Целый день эта загадка не шла у меня из головы. И вдруг меня осенило: ведь отец не так уж стар – ему, наверное, лет сорок Должно быть, он еще нуждается в женском обществе, хотя и не женился второй раз. Я пришла в восторг от собственной проницательности. Мы часто обсуждали эти волнующие темы с подругами по пансиону, многие из которых были француженками, а значит, превосходили осведомленностью нас, англичанок, – и мнили себя современными, умудренными в житейских делах особами. Вот я и решила, что у отца есть любовница, которую он регулярно посещает, но на которой не может жениться, ибо ни одна женщина не способна заменить в его жизни мою мать; а его мрачное настроение по возвращении объясняется угрызениями совести – ведь он все еще любит давно умершую жену и чувствует, что оскорбил ее память.
Отец возвратился назавтра к вечеру и вел себя, как всегда в подобных случаях Я его не видела, но знала, что он у себя в комнате, что к столу он не выходит и что ему носят наверх подносы с едой.

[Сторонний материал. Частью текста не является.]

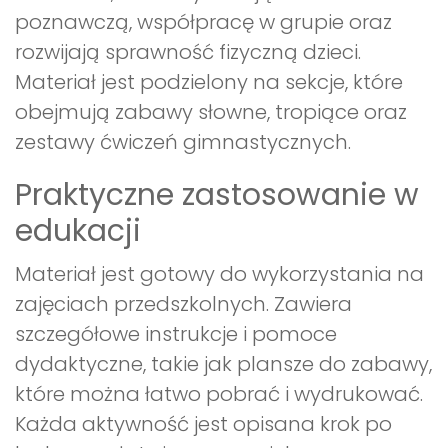
poznawczą, współpracę w grupie oraz
rozwijają sprawność fizyczną dzieci.
Materiał jest podzielony na sekcje, które
obejmują zabawy słowne, tropiące oraz
zestawy ćwiczeń gimnastycznych.
Praktyczne zastosowanie w
edukacji
Materiał jest gotowy do wykorzystania na
zajęciach przedszkolnych. Zawiera
szczegółowe instrukcje i pomoce
dydaktyczne, takie jak plansze do zabawy,
które można łatwo pobrać i wydrukować.
Każda aktywność jest opisana krok po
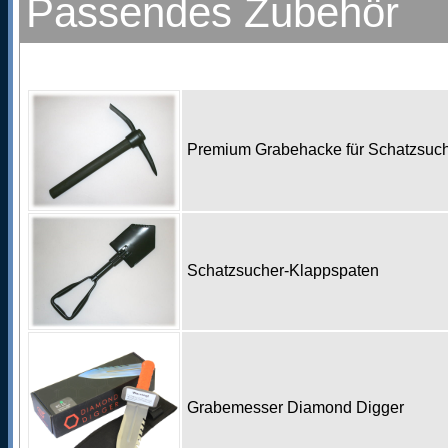
Passendes Zubehör
Premium Grabehacke für Schatzsu
Schatzsucher-Klappspaten
Grabemesser Diamond Digger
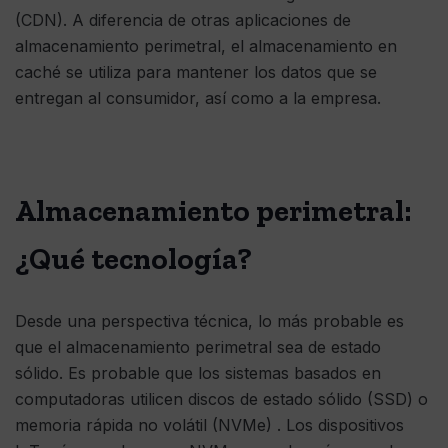
(CDN). A diferencia de otras aplicaciones de
almacenamiento perimetral, el almacenamiento en
caché se utiliza para mantener los datos que se
entregan al consumidor, así como a la empresa.
Almacenamiento perimetral:
¿Qué tecnología?
Desde una perspectiva técnica, lo más probable es
que el almacenamiento perimetral sea de estado
sólido. Es probable que los sistemas basados ​​en
computadoras utilicen discos de estado sólido (SSD) o
memoria rápida no volátil (NVMe) . Los dispositivos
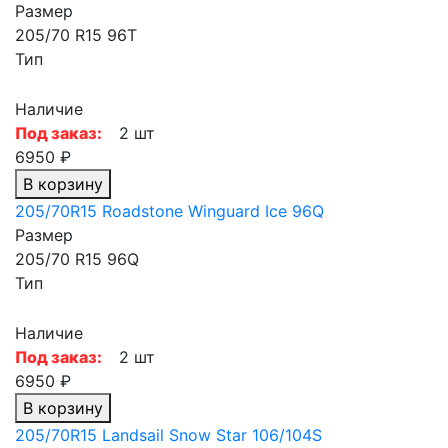
Размер
205/70 R15 96T
Тип
Наличие
Под заказ:
2 шт
6950 ₽
В корзину
205/70R15 Roadstone Winguard Ice 96Q
Размер
205/70 R15 96Q
Тип
Наличие
Под заказ:
2 шт
6950 ₽
В корзину
205/70R15 Landsail Snow Star 106/104S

Когда же наконец он спустился к завтраку, на его лице было такое убитое выражение, что мне захотелось его подбодрить.
В тот же вечер за обедом я сказала:
– Папа, ты не заболел?
– Заболел? – Его брови горестно сдвинулись. – Почему ты так решила?
– Ты такой бледный и измученный... и, мне кажется, у тебя тяжело на душе. Не могу ли я помочь тебе? Ведь я уже не ребенок.
– Я не болен, – проронил – он, избегая смотреть на меня.
– В таком случае…
Заметив на его лице признаки раздражения, я осеклась. Но потом решила, что ему не удастся так легко от меня отделаться. Он нуждается в поддержке, и мой дочерний долг состоит в том, чтобы оказать ее.
– Вот что, папа, – отважно заявила я, – по-моему, у тебя неприятности, и я уверена, что могла бы помочь.
Он взглянул на меня, и досада в его глазах сменилась холодностью. Мне стало ясно, что отец намеренно ставит барьер между нами, что моя настойчивость ему неприятна и кажется праздным любопытством.